TEXT PROVIDED.
对字典中具有相同键的值求和

Question

I have this list of dictionaries:

[{'Total Incidents': '1', 'CrimeTime': '19'}, 
 {'Total Incidents': '1', 'CrimeTime': '19'}, 
 {'Total Incidents': '1', 'CrimeTime': '19'}, 
 {'Total Incidents': '1', 'CrimeTime': '20'}, 
 {'Total Incidents': '1', 'CrimeTime': '20'},
 {'Total Incidents': '1', 'CrimeTime': '21'},
 {'Total Incidents': '1', 'CrimeTime': '21'}]

I need to convert the value of 'Total Incidents' to int, and sum them up, for each incident that occured in the same hour (the minutes and seconds are irrelevant). The output should be something like this:

[{'Total Incidents': 3, 'CrimeTime': '19'},
 {'Total Incidents': 2, 'CrimeTime': '20'},
 {'Total Incidents': 2, 'CrimeTime': '21'}]

I have used this method:

 [{ 'CrimeTime':       g[0], 
    'Total Incidents': sum(map(lambda x: int(x['Total Incidents']), g[1])) } 
  for g in itertools.groupby(mydata, lambda x: x['CrimeTime']) ]

But unfortunately, sometimes it repeats 'CrimeTime' so I get two dictionaries with the same 'CrimeTime', instead of only one with the summed incidents. The original list is a lot bigger, I just used a short version to explain myself better.

Feel free to ask if you don't understand my question so that I can explain myself a bit better.

EXCERPTED DATA.

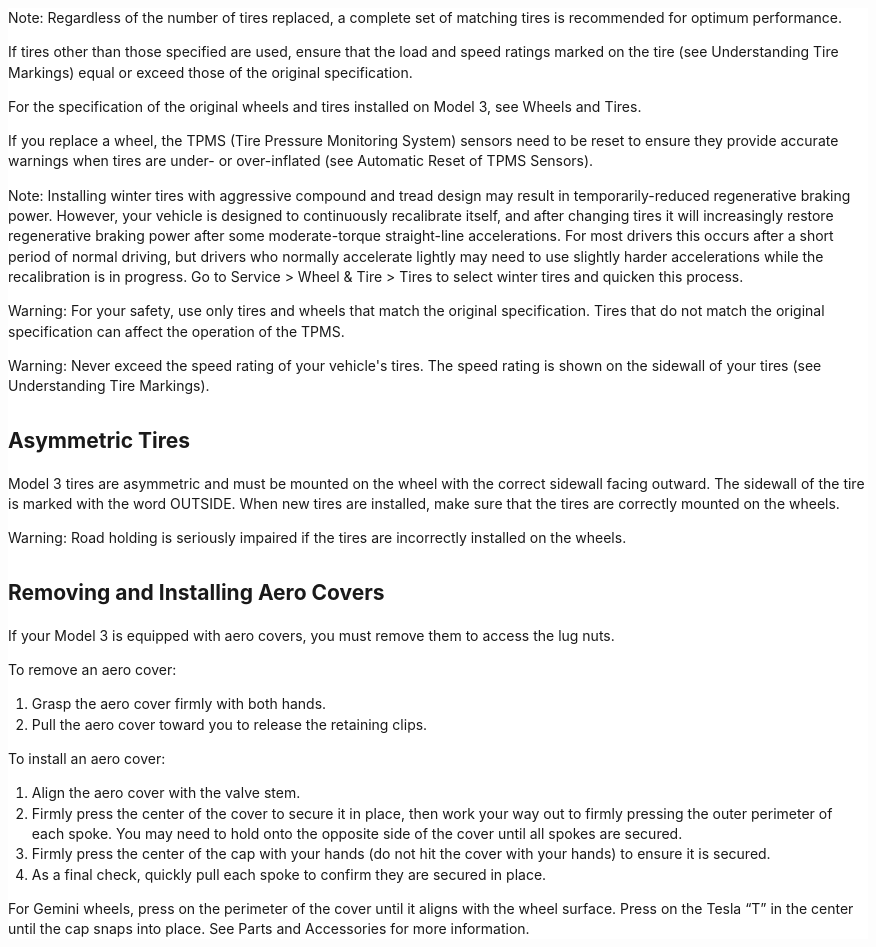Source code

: Note: Regardless of the number of tires replaced, a complete set of matching tires is recommended for optimum performance.

If tires other than those specified are used, ensure that the load and speed ratings marked on the tire (see Understanding Tire Markings) equal or exceed those of the original specification.

For the specification of the original wheels and tires installed on Model 3, see Wheels and Tires.

If you replace a wheel, the TPMS (Tire Pressure Monitoring System) sensors need to be reset to ensure they provide accurate warnings when tires are under- or over-inflated (see Automatic Reset of TPMS Sensors).

Note: Installing winter tires with aggressive compound and tread design may result in temporarily-reduced regenerative braking power. However, your vehicle is designed to continuously recalibrate itself, and after changing tires it will increasingly restore regenerative braking power after some moderate-torque straight-line accelerations. For most drivers this occurs after a short period of normal driving, but drivers who normally accelerate lightly may need to use slightly harder accelerations while the recalibration is in progress. Go to Service > Wheel & Tire > Tires to select winter tires and quicken this process.

Warning: For your safety, use only tires and wheels that match the original specification. Tires that do not match the original specification can affect the operation of the TPMS.

Warning: Never exceed the speed rating of your vehicle's tires. The speed rating is shown on the sidewall of your tires (see Understanding Tire Markings).


## Asymmetric Tires

Model 3 tires are asymmetric and must be mounted on the wheel with the correct sidewall facing outward. The sidewall of the tire is marked with the word OUTSIDE. When new tires are installed, make sure that the tires are correctly mounted on the wheels.

Warning: Road holding is seriously impaired if the tires are incorrectly installed on the wheels.


## Removing and Installing Aero Covers

If your Model 3 is equipped with aero covers, you must remove them to access the lug nuts.

To remove an aero cover:
1. Grasp the aero cover firmly with both hands.
2. Pull the aero cover toward you to release the retaining clips.

To install an aero cover:
1. Align the aero cover with the valve stem.
2. Firmly press the center of the cover to secure it in place, then work your way out to firmly pressing the outer perimeter of each spoke. You may need to hold onto the opposite side of the cover until all spokes are secured.
3. Firmly press the center of the cap with your hands (do not hit the cover with your hands) to ensure it is secured.
4. As a final check, quickly pull each spoke to confirm they are secured in place.

For Gemini wheels, press on the perimeter of the cover until it aligns with the wheel surface. Press on the Tesla “T” in the center until the cap snaps into place. See Parts and Accessories for more information.
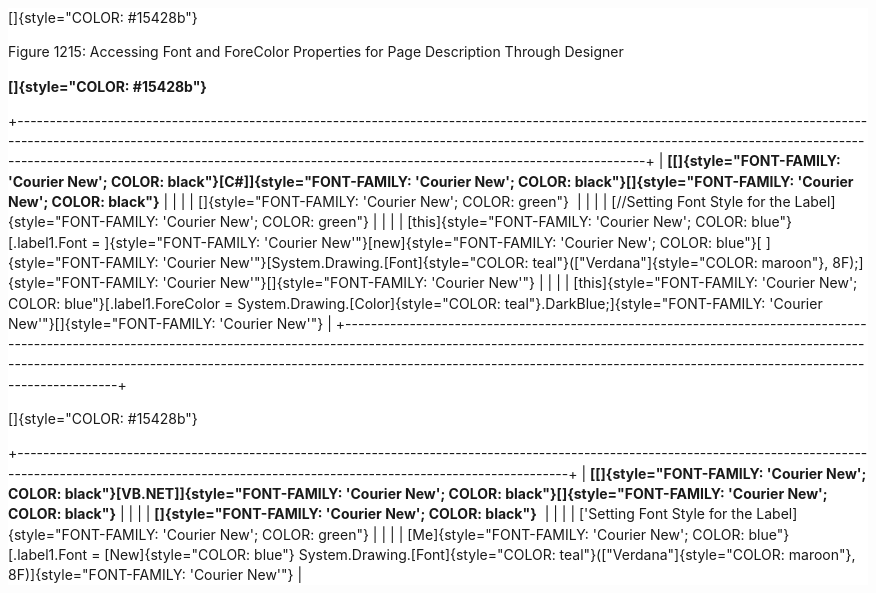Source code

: []{style="COLOR: #15428b"} 

Figure 1215: Accessing Font and ForeColor Properties for Page Description Through Designer

**[]{style="COLOR: #15428b"}** 

+----------------------------------------------------------------------------------------------------------------------------------------------------------------------------------------------------------------------------------------------------------------------------------------------------------------------------------------------------------------------------+
| **[\[]{style="FONT-FAMILY: 'Courier New'; COLOR: black"}[C#\]]{style="FONT-FAMILY: 'Courier New'; COLOR: black"}[]{style="FONT-FAMILY: 'Courier New'; COLOR: black"}**                                                                                                                                                                                                     |
|                                                                                                                                                                                                                                                                                                                                                                            |
| []{style="FONT-FAMILY: 'Courier New'; COLOR: green"}                                                                                                                                                                                                                                                                                                                       |
|                                                                                                                                                                                                                                                                                                                                                                            |
| [//Setting Font Style for the Label]{style="FONT-FAMILY: 'Courier New'; COLOR: green"}                                                                                                                                                                                                                                                                                     |
|                                                                                                                                                                                                                                                                                                                                                                            |
| [this]{style="FONT-FAMILY: 'Courier New'; COLOR: blue"}[.label1.Font = ]{style="FONT-FAMILY: 'Courier New'"}[new]{style="FONT-FAMILY: 'Courier New'; COLOR: blue"}[ ]{style="FONT-FAMILY: 'Courier New'"}[System.Drawing.[Font]{style="COLOR: teal"}([\"Verdana\"]{style="COLOR: maroon"}, 8F);]{style="FONT-FAMILY: 'Courier New'"}[]{style="FONT-FAMILY: 'Courier New'"} |
|                                                                                                                                                                                                                                                                                                                                                                            |
| [this]{style="FONT-FAMILY: 'Courier New'; COLOR: blue"}[.label1.ForeColor = System.Drawing.[Color]{style="COLOR: teal"}.DarkBlue;]{style="FONT-FAMILY: 'Courier New'"}[]{style="FONT-FAMILY: 'Courier New'"}                                                                                                                                                               |
+----------------------------------------------------------------------------------------------------------------------------------------------------------------------------------------------------------------------------------------------------------------------------------------------------------------------------------------------------------------------------+

[]{style="COLOR: #15428b"} 

+---------------------------------------------------------------------------------------------------------------------------------------------------------------------------------------------------------------------------+
| **[\[]{style="FONT-FAMILY: 'Courier New'; COLOR: black"}[VB.NET\]]{style="FONT-FAMILY: 'Courier New'; COLOR: black"}[]{style="FONT-FAMILY: 'Courier New'; COLOR: black"}**                                                |
|                                                                                                                                                                                                                           |
| **[]{style="FONT-FAMILY: 'Courier New'; COLOR: black"}**                                                                                                                                                                  |
|                                                                                                                                                                                                                           |
| [\'Setting Font Style for the Label]{style="FONT-FAMILY: 'Courier New'; COLOR: green"}                                                                                                                                    |
|                                                                                                                                                                                                                           |
| [Me]{style="FONT-FAMILY: 'Courier New'; COLOR: blue"}[.label1.Font = [New]{style="COLOR: blue"} System.Drawing.[Font]{style="COLOR: teal"}([\"Verdana\"]{style="COLOR: maroon"}, 8F)]{style="FONT-FAMILY: 'Courier New'"} |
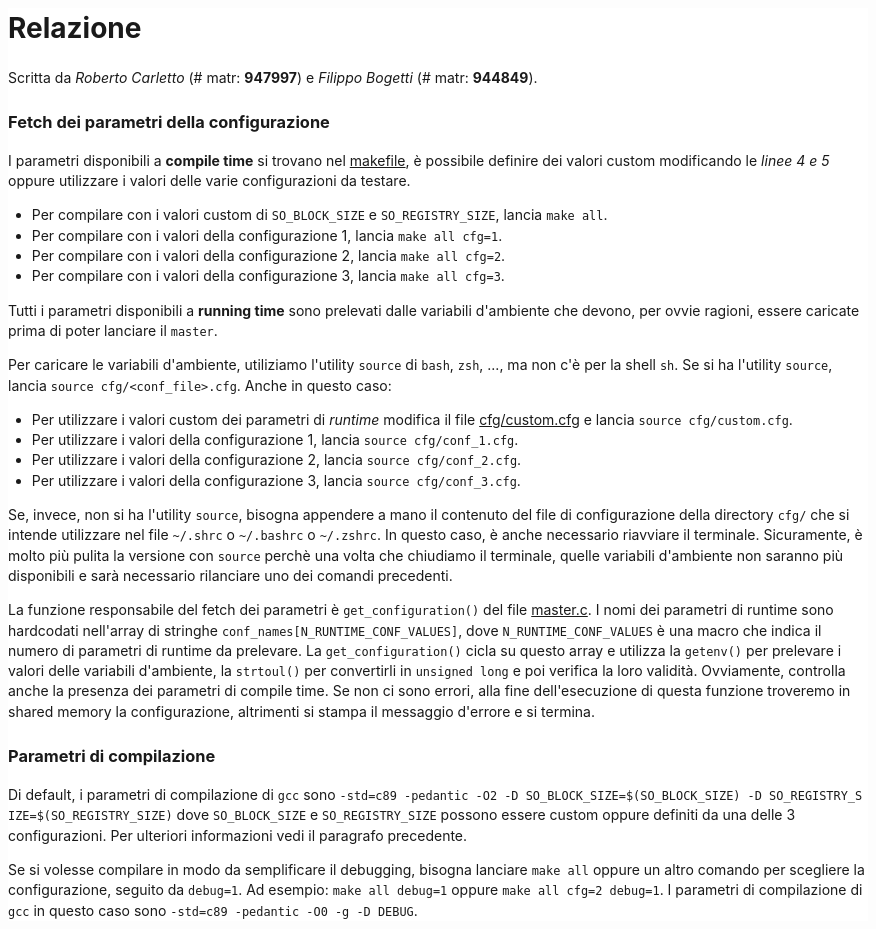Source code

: # Relazione

Scritta da *Roberto Carletto* (# matr: **947997**) e *Filippo Bogetti* (# matr: **944849**).

### Fetch dei parametri della configurazione

I parametri disponibili a **compile time** si trovano nel [makefile](./makefile), è possibile definire dei valori custom modificando le *linee 4 e 5* oppure utilizzare i valori delle varie configurazioni da testare.

* Per compilare con i valori custom di `SO_BLOCK_SIZE` e `SO_REGISTRY_SIZE`, lancia `make all`.
* Per compilare con i valori della configurazione 1, lancia `make all cfg=1`.
* Per compilare con i valori della configurazione 2, lancia `make all cfg=2`.
* Per compilare con i valori della configurazione 3, lancia `make all cfg=3`.

Tutti i parametri disponibili a **running time** sono prelevati dalle variabili d'ambiente che devono, per ovvie ragioni, essere caricate prima di poter lanciare il `master`.

Per caricare le variabili d'ambiente, utiliziamo l'utility `source` di `bash`, `zsh`, ..., ma non c'è per la shell `sh`.
Se si ha l'utility `source`, lancia `source cfg/<conf_file>.cfg`. Anche in questo caso:

* Per utilizzare i valori custom dei parametri di *runtime* modifica il file [cfg/custom.cfg](./cfg/custom.cfg) e lancia `source cfg/custom.cfg`.
* Per utilizzare i valori della configurazione 1, lancia `source cfg/conf_1.cfg`.
* Per utilizzare i valori della configurazione 2, lancia `source cfg/conf_2.cfg`.
* Per utilizzare i valori della configurazione 3, lancia `source cfg/conf_3.cfg`.

Se, invece, non si ha l'utility `source`, bisogna appendere a mano il contenuto del file di configurazione della directory `cfg/` che si intende utilizzare nel file `~/.shrc` o `~/.bashrc` o `~/.zshrc`. In questo caso, è anche necessario riavviare il terminale. Sicuramente, è molto più pulita la versione con `source` perchè una volta che chiudiamo il terminale, quelle variabili d'ambiente non saranno più disponibili e sarà necessario rilanciare uno dei comandi precedenti.

La funzione responsabile del fetch dei parametri è `get_configuration()` del file [master.c](./src/master.c).
I nomi dei parametri di runtime sono hardcodati nell'array di stringhe `conf_names[N_RUNTIME_CONF_VALUES]`, dove `N_RUNTIME_CONF_VALUES` è una macro che indica il numero di parametri di runtime da prelevare. La `get_configuration()` cicla su questo array e utilizza la `getenv()` per prelevare i valori delle variabili d'ambiente, la `strtoul()` per convertirli in `unsigned long` e poi verifica la loro validità. Ovviamente, controlla anche la presenza dei parametri di compile time. Se non ci sono errori, alla fine dell'esecuzione di questa funzione troveremo in shared memory la configurazione, altrimenti si stampa il messaggio d'errore e si termina.

### Parametri di compilazione

Di default, i parametri di compilazione di `gcc` sono `-std=c89 -pedantic -O2 -D SO_BLOCK_SIZE=$(SO_BLOCK_SIZE) -D SO_REGISTRY_SIZE=$(SO_REGISTRY_SIZE)` dove `SO_BLOCK_SIZE` e `SO_REGISTRY_SIZE` possono essere custom oppure definiti da una delle 3 configurazioni. Per ulteriori informazioni vedi il paragrafo precedente. 

Se si volesse compilare in modo da semplificare il debugging, bisogna lanciare `make all` oppure un altro comando per scegliere la configurazione, seguito da `debug=1`. Ad esempio: `make all debug=1` oppure `make all cfg=2 debug=1`. I parametri di compilazione di `gcc` in questo caso sono `-std=c89 -pedantic -O0 -g -D DEBUG`. 
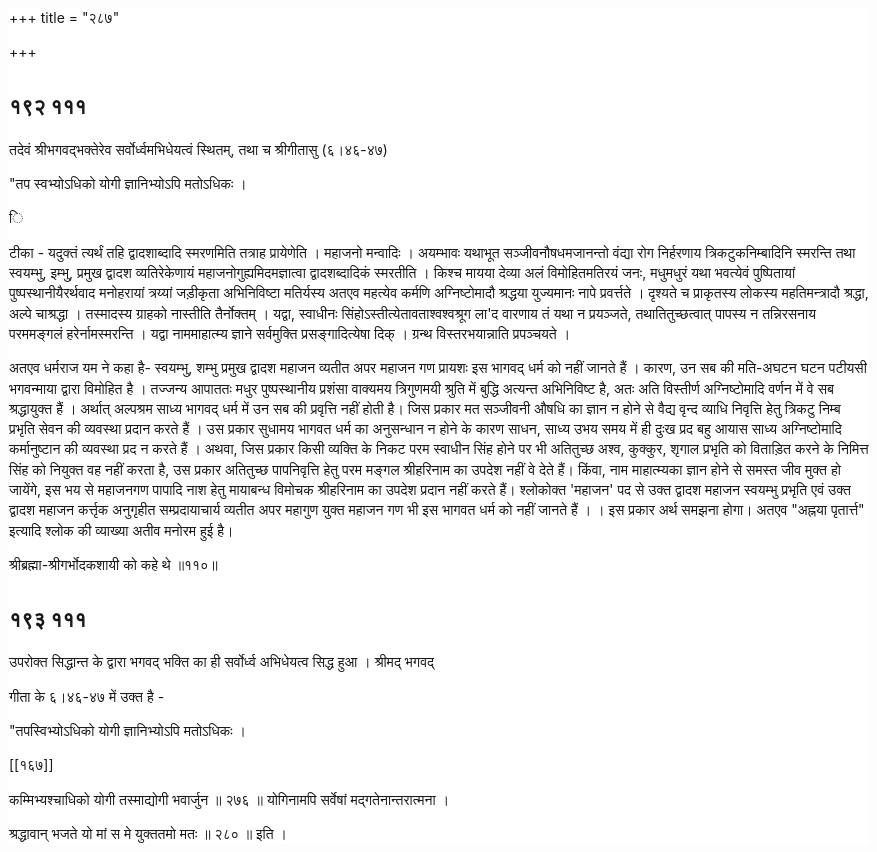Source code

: +++
title = "२८७"

+++


## १९२ १११
तदेवं श्रीभगवद्भक्तेरेव सर्वोर्ध्वमभिधेयत्वं स्थितम्, तथा च श्रीगीतासु (६।४६-४७) 

"तप स्वभ्योऽधिको योगी ज्ञानिभ्योऽपि मतोऽधिकः । 

ि 

टीका - यदुक्तं त्यर्थं तहि द्वादशाब्दादि स्मरणमिति तत्राह प्रायेणेति । महाजनो मन्वादिः । अयम्भावः यथाभूत सञ्जीवनौषधमजानन्तो वंद्या रोग निर्हरणाय त्रिकटुकनिम्बादिनि स्मरन्ति तथा स्वयम्भु, इम्भु, प्रमुख द्वादश व्यतिरेकेणायं महाजनोगुह्यमिदमज्ञात्वा द्वादशब्दादिकं स्मरतीति । किश्च मायया देव्या अलं विमोहितमतिरयं जनः, मधुमधुरं यथा भवत्येवं पुष्पितायां पुष्पस्थानीयैरर्थवाद मनोहरायां त्रय्यां जड़ीकृता अभिनिविष्टा मतिर्यस्य अतएव महत्येव कर्मणि अग्निष्टोमादौ श्रद्धया युज्यमानः नापे प्रवर्त्तते । दृश्यते च प्राकृतस्य लोकस्य महतिमन्त्रादौ श्रद्धा, अल्पे चाश्रद्धा । तस्मादस्य ग्राहको नास्तीति तैर्नोक्तम् । यद्वा, स्वाधीनः सिंहोऽस्तीत्येतावताश्वश्वश्रूग ला'द वारणाय तं यथा न प्रयञ्जते, तथातितुच्छत्वात् पापस्य न तन्निरसनाय परममङ्गलं हरेर्नामस्मरन्ति । यद्वा नाममाहात्म्य ज्ञाने सर्वमुक्ति प्रसङ्गादित्येषा दिक् । ग्रन्थ विस्तरभयान्नाति प्रपञ्चयते । 

अतएव धर्मराज यम ने कहा है- स्वयम्भु, शम्भु प्रमुख द्वादश महाजन व्यतीत अपर महाजन गण प्रायशः इस भागवद् धर्म को नहीं जानते हैं । कारण, उन सब की मति-अघटन घटन पटीयसी भगवन्माया द्वारा विमोहित है । तज्जन्य आपाततः मधुर पुष्पस्थानीय प्रशंसा वाक्यमय त्रिगुणमयी श्रुति में बुद्धि अत्यन्त अभिनिविष्ट है, अतः अति विस्तीर्ण अग्निष्टोमादि वर्णन में वे सब श्रद्धायुक्त हैं । अर्थात् अल्पश्रम साध्य भागवद् धर्म में उन सब की प्रवृत्ति नहीं होती है। जिस प्रकार मत सञ्जीवनी औषधि का ज्ञान न होने से वैद्य वृन्द व्याधि निवृत्ति हेतु त्रिकटु निम्ब प्रभृति सेवन की व्यवस्था प्रदान करते हैं । उस प्रकार सुधामय भागवत धर्म का अनुसन्धान न होने के कारण साधन, साध्य उभय समय में ही दुःख प्रद बहु आयास साध्य अग्निष्टोमादि कर्मानुष्टान की व्यवस्था प्रद न करते हैं । अथवा, जिस प्रकार किसी व्यक्ति के निकट परम स्वाधीन सिंह होने पर भी अतितुच्छ अश्व, कुक्कुर, शृगाल प्रभृति को विताड़ित करने के निमित्त सिंह को नियुक्त वह नहीं करता है, उस प्रकार अतितुच्छ पापनिवृत्ति हेतु परम मङ्गल श्रीहरिनाम का उपदेश नहीं वे देते हैं। किंवा, नाम माहात्म्यका ज्ञान होने से समस्त जीव मुक्त हो जायेंगे, इस भय से महाजनगण पापादि नाश हेतु मायाबन्ध विमोचक श्रीहरिनाम का उपदेश प्रदान नहीं करते हैं। श्लोकोक्त 'महाजन' पद से उक्त द्वादश महाजन स्वयम्भु प्रभृति एवं उक्त द्वादश महाजन कर्त्तृक अनुगृहीत सम्प्रदायाचार्य व्यतीत अपर महागुण युक्त महाजन गण भी इस भागवत धर्म को नहीं जानते हैं । । इस प्रकार अर्थ समझना होगा। अतएव "अह्नया पृतार्त्त" इत्यादि श्लोक की व्याख्या अतीव मनोरम हुई है। 

श्रीब्रह्मा-श्रीगर्भोदकशायी को कहे थे ॥११०॥ 


## १९३ १११
उपरोक्त सिद्धान्त के द्वारा भगवद् भक्ति का ही सर्वोर्ध्व अभिधेयत्व सिद्ध हुआ । श्रीमद् भगवद् 

गीता के ६।४६-४७ में उक्त है - 

"तपस्विभ्योऽधिको योगी ज्ञानिभ्योऽपि मतोऽधिकः । 



[[१६७]]

कम्मिभ्यश्चाधिको योगी तस्माद्योगी भवार्जुन ॥ २७६ ॥ योगिनामपि सर्वेषां मद्गतेनान्तरात्मना । 

श्रद्धावान् भजते यो मां स मे युक्ततमो मतः ॥ २८० ॥ इति ।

YOUR TASKS.
a: In the entries, change "configurazione" to "impostazione" from the line with "valori custom di" up to and including the line with "utilizzare i valori della configurazione 3, lancia". Return only those lines, with nothing else altered.
b: Continue the forum question about summing dictionary values that share the same key.
The text and the entries come from separate sources.

ANSWERS TO THE EXERCISES.
a:
* Per compilare con i valori custom di `SO_BLOCK_SIZE` e `SO_REGISTRY_SIZE`, lancia `make all`.
* Per compilare con i valori della impostazione 1, lancia `make all cfg=1`.
* Per compilare con i valori della impostazione 2, lancia `make all cfg=2`.
* Per compilare con i valori della impostazione 3, lancia `make all cfg=3`.

Tutti i parametri disponibili a **running time** sono prelevati dalle variabili d'ambiente che devono, per ovvie ragioni, essere caricate prima di poter lanciare il `master`.

Per caricare le variabili d'ambiente, utiliziamo l'utility `source` di `bash`, `zsh`, ..., ma non c'è per la shell `sh`.
Se si ha l'utility `source`, lancia `source cfg/<conf_file>.cfg`. Anche in questo caso:

* Per utilizzare i valori custom dei parametri di *runtime* modifica il file [cfg/custom.cfg](./cfg/custom.cfg) e lancia `source cfg/custom.cfg`.
* Per utilizzare i valori della impostazione 1, lancia `source cfg/conf_1.cfg`.
* Per utilizzare i valori della impostazione 2, lancia `source cfg/conf_2.cfg`.
* Per utilizzare i valori della impostazione 3, lancia `source cfg/conf_3.cfg`.

b:
Answer 1

In most contexts (as in yours), itertools.groupby works best if the data is sorted by the grouping key because it only groups adjacent elements:

key = lambda x: x['CrimeTime']
[
    {'CrimeTime': k, 'Total Incidents': sum(int(x['Total Incidents']) for x in g)} 
    for k, g in itertools.groupby(sorted(mydata, key=key), key=key)
]

Using the generator expression instead of the map - lambda is mostly a matter of taste, but, at least in Python 2, saves you some resources by not building an intermediate list .

Answer 2

This should work : (too late ;) )

 [
   {'CrimeTime': g[0], 'Total Incidents': sum(map(lambda x: int(x['Total Incidents']), g[1]))} 
      for g in 
        itertools.groupby(
          sorted(data,key=lambda x:x.values()[0]), lambda x: x['CrimeTime'])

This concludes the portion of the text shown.